A number of Wall Street analysts have also pushed back on the dot-com bubble narrative. In a Friday note, Wedbush tech analyst Dan Ives argued the current market isn’t giving out “sky-high” valuations to companies with weak balance sheets and questionable business models. Instead, the winners of the AI era have been companies like the semiconductor giant Nvidia, which have proven their ability to turn a more-than-healthy profit. “As someone that covered tech stocks during the Dot.com bubble/burst this is nowhere near the 1999/2000 period in our view,” Ives wrote.

Still, questions linger about the dominance of the tech sector—and even the optimistic valuations of big tech giants—and that does harken back to the dot-com era.

Market concentration is still a concern

In 1999, surging tech valuations based on hype surrounding the internet led the tech sector to make up a record 33% of the S&P 500. Similarly, the tech sector accounts for around 29% of the S&P 500 today, according to U.S. Bank Wealth Management

But the market concentration of the AI era goes further than just the tech sector. With big tech giants like Nvidia, Microsoft, and Google benefitting from the generative-AI hype, the top 10 largest companies in the U.S. have begun to dominate the market, accounting for more than 30% of the S&P 500. These giant companies also contributed roughly 70% of the index’s gains in 2023.

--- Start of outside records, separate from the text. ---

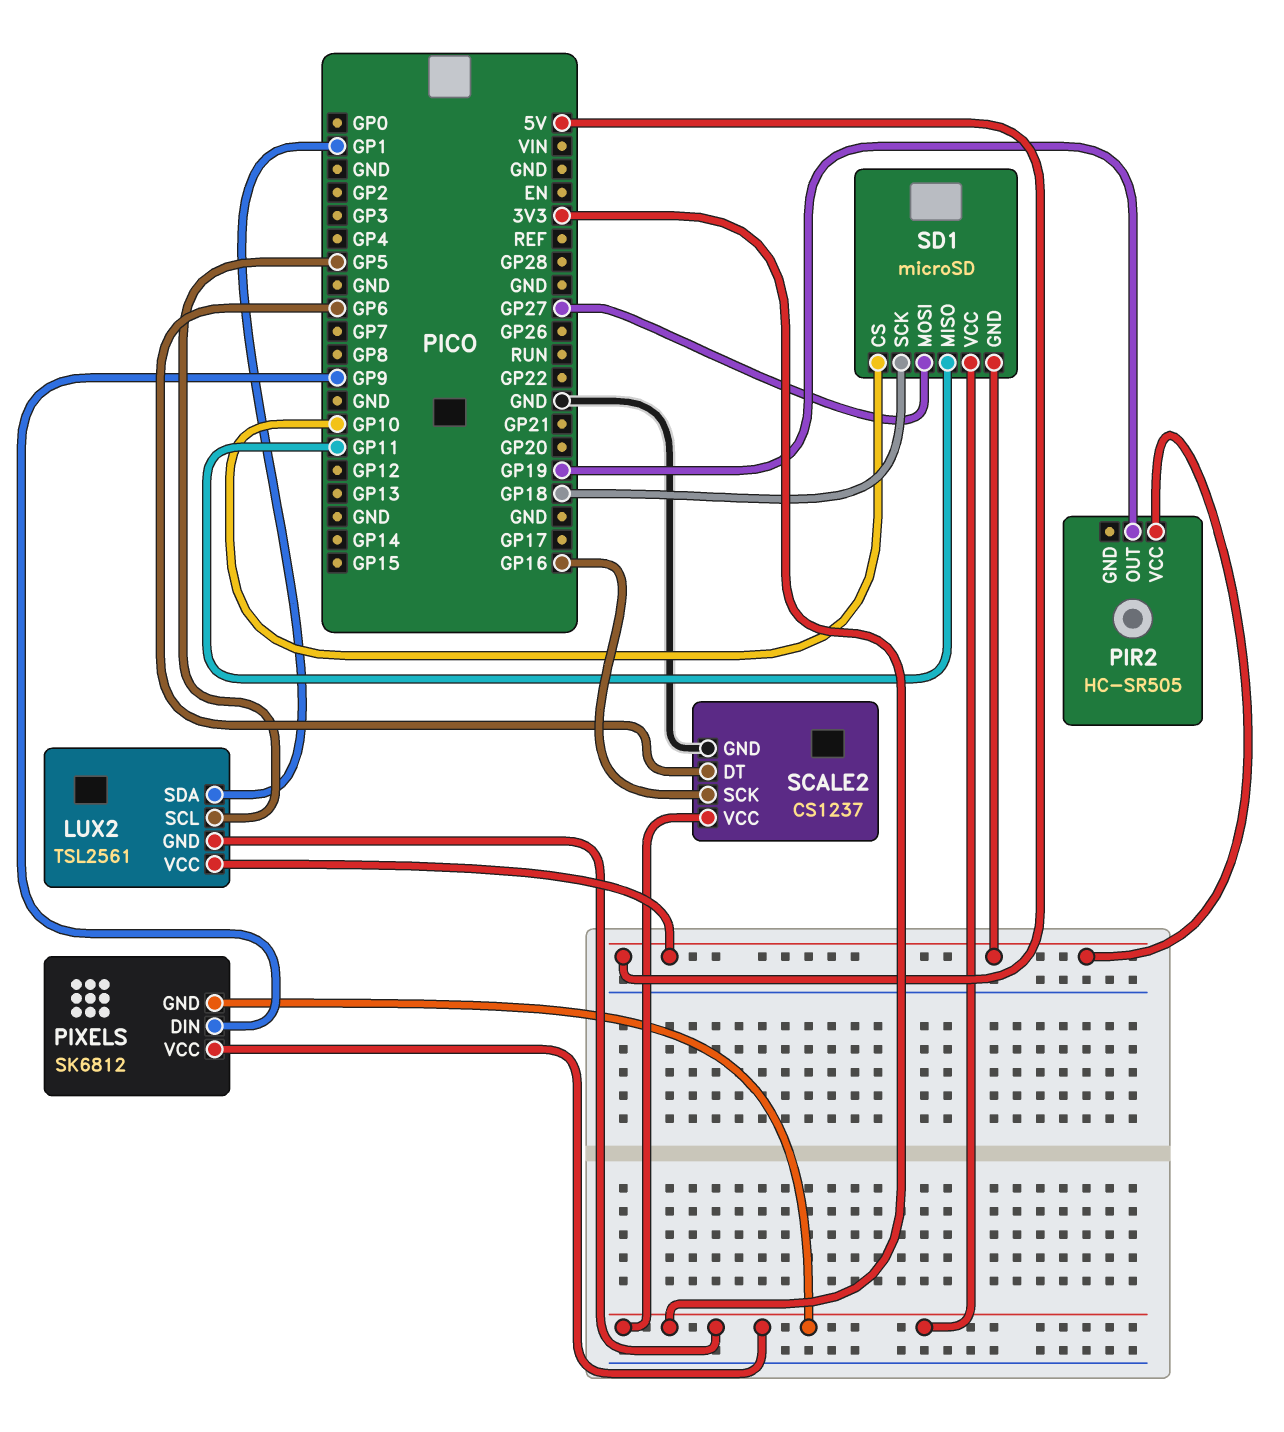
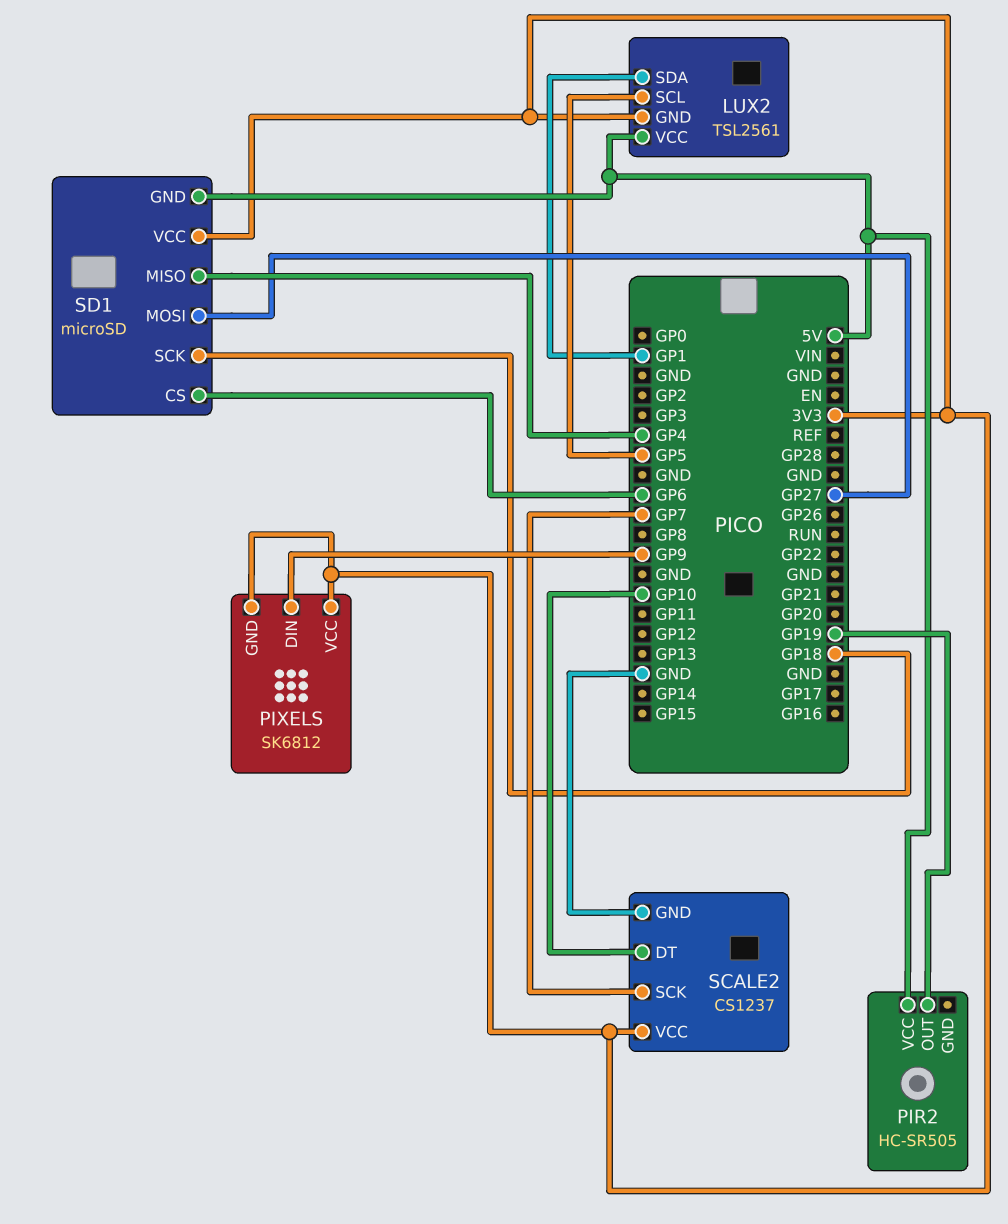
SCALE2 pin DT: GP6 -> GP10
SCALE2 pin SCK: GP16 -> GP7
SD1 pin CS: GP10 -> GP6
SD1 pin MISO: GP11 -> GP4

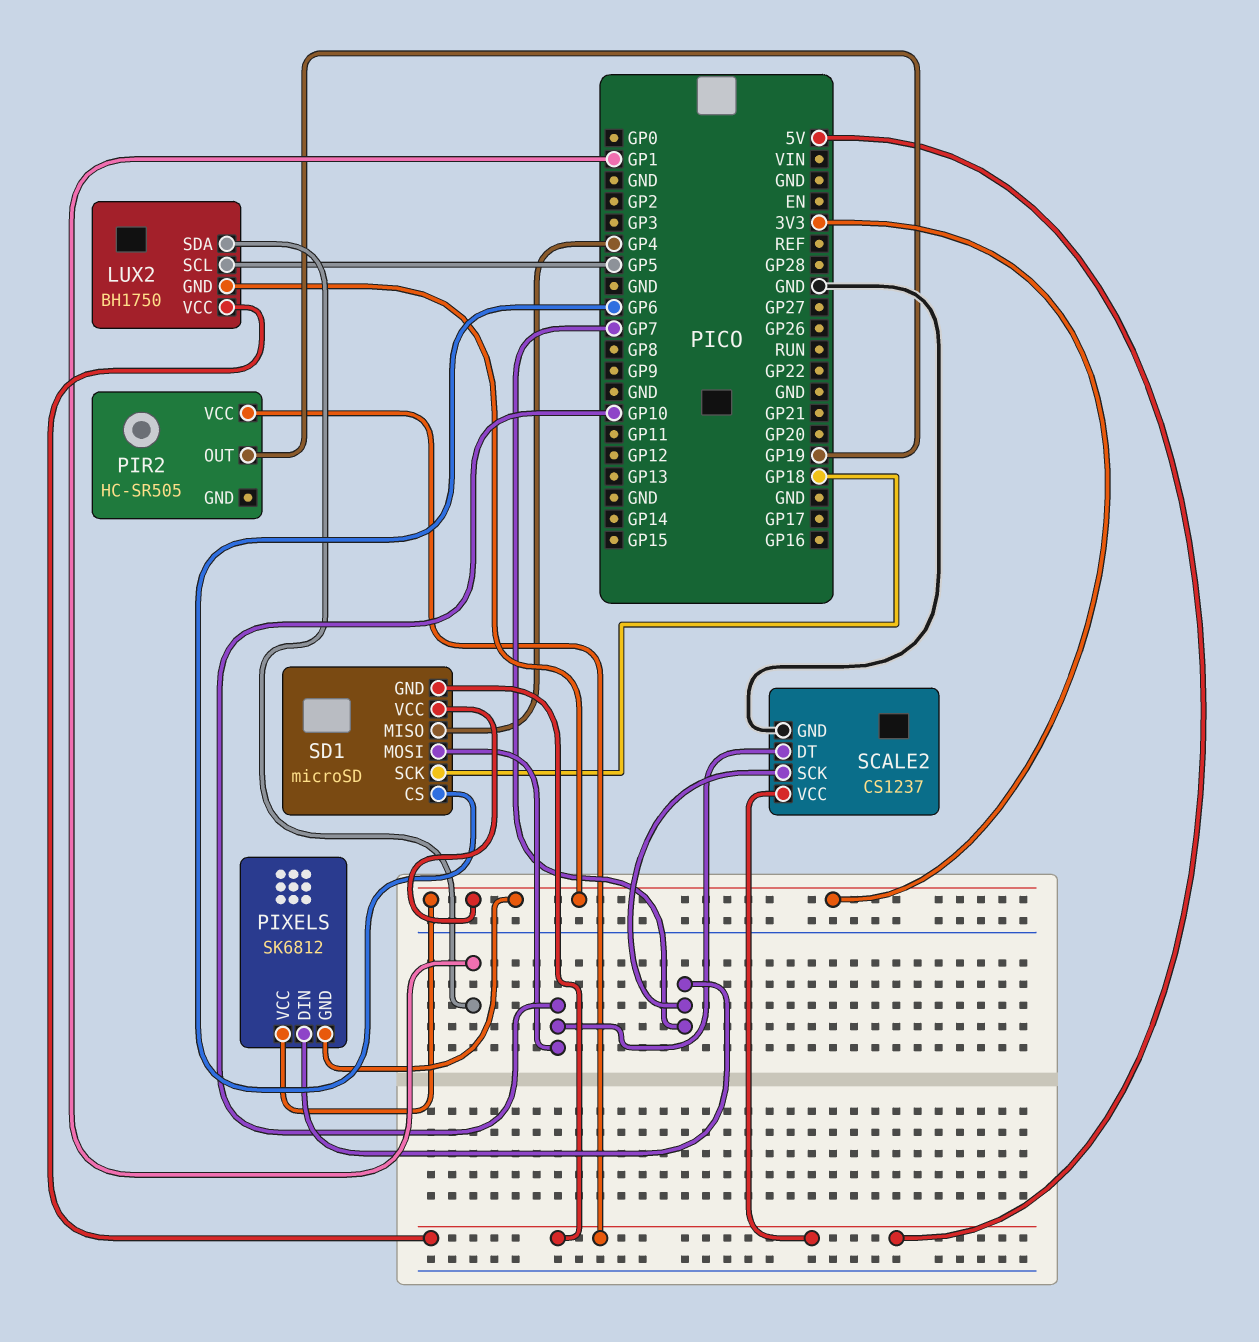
LUX2: TSL2561 -> BH1750
PIXELS pin DIN: GP9 -> GP7
SCALE2 pin VCC: 3V3 -> 5V
SD1 pin MOSI: GP27 -> GP10

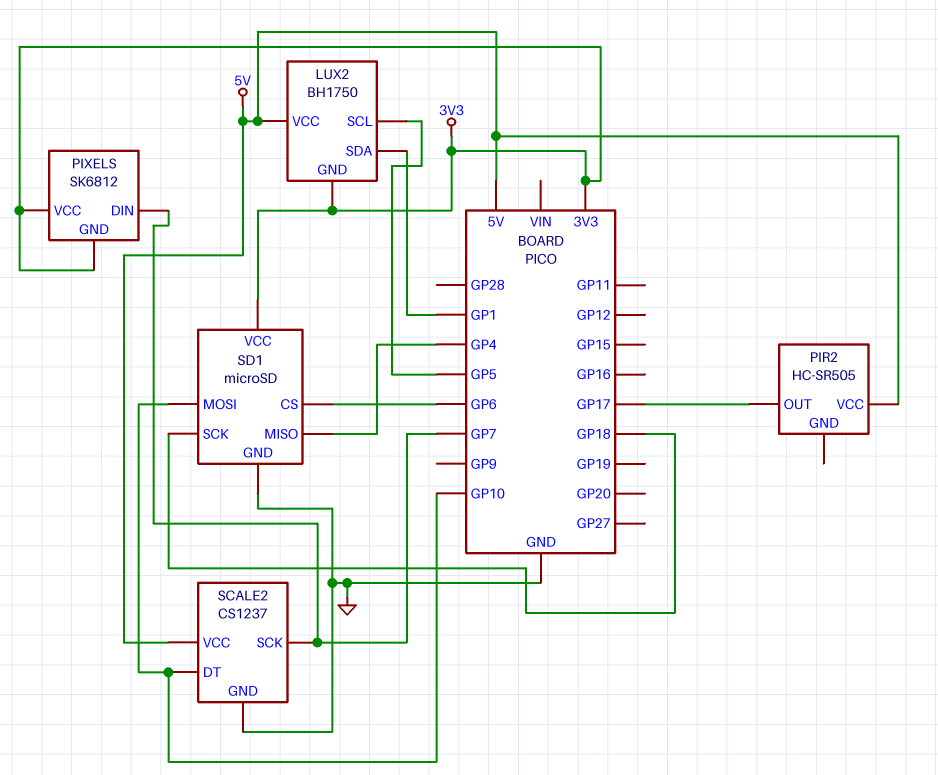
PIR2 pin OUT: GP19 -> GP17
SD1 pin GND: 5V -> GND

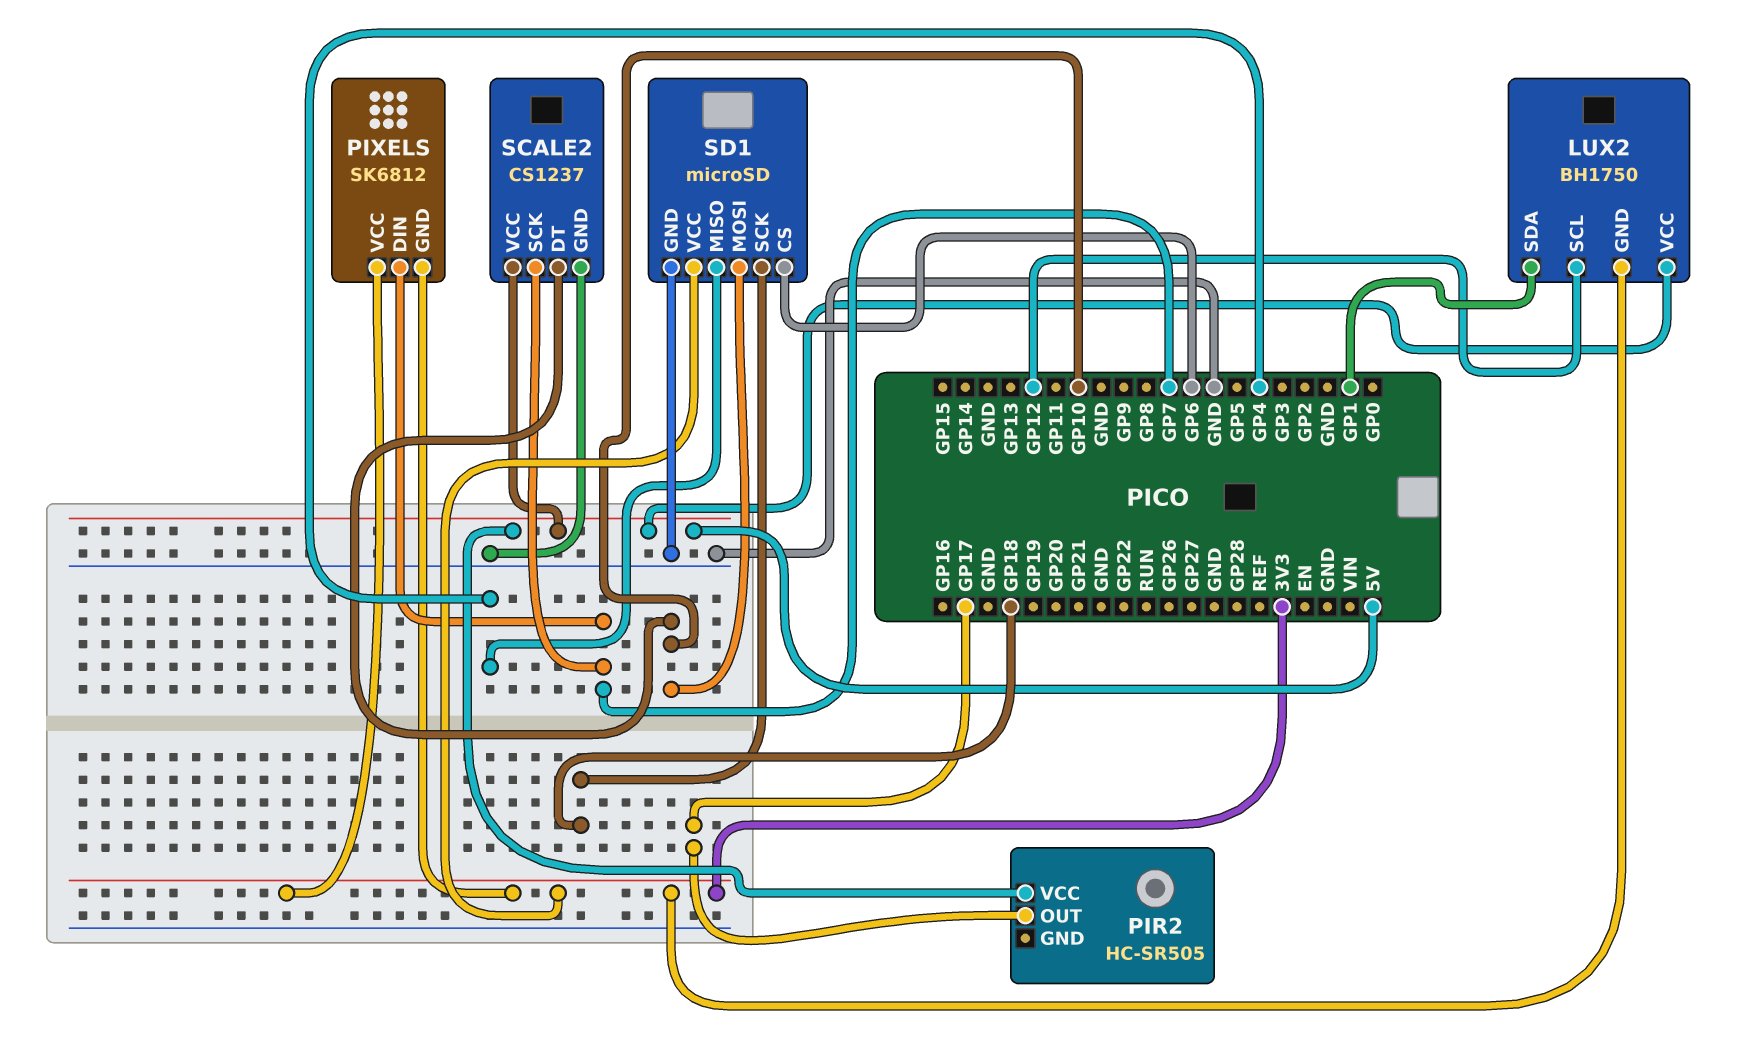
LUX2 pin SCL: GP5 -> GP12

This concentration in the tech sector, and particularly big tech, could be a serious market risk this year, according to Maxime Darmet, a senior U.S. economist at Allianz Trade, who warned in a February 8 note that it “highlights a dependency on a few companies.”

JPMorgan quantitative strategists even warned at the end of January that the dominance of the top 10 stocks in the U.S. market is becoming reminiscent of the dot-com bubble, when these companies made up a record 33.2% of the MSCI USA Index, which tracks 609 large- and mid- cap U.S. companies.

“The key takeaway is that extremely concentrated markets present a clear and present risk to equity markets in 2024,” they wrote in a note to clients, per Bloomberg. “Just as a very limited number of stocks were responsible for the majority of gains in the MSCI USA, drawdowns in the top 10 could pull equity markets down with them.”

Cuban told Fortune that market concentration is really the only risk he sees after brushing off other comparisons to the dot-com era. “Much of the market wealth is tied up in 7 companies. All of whom compete at some level. So there are risks to those companies that could impact the entire market,” he warned.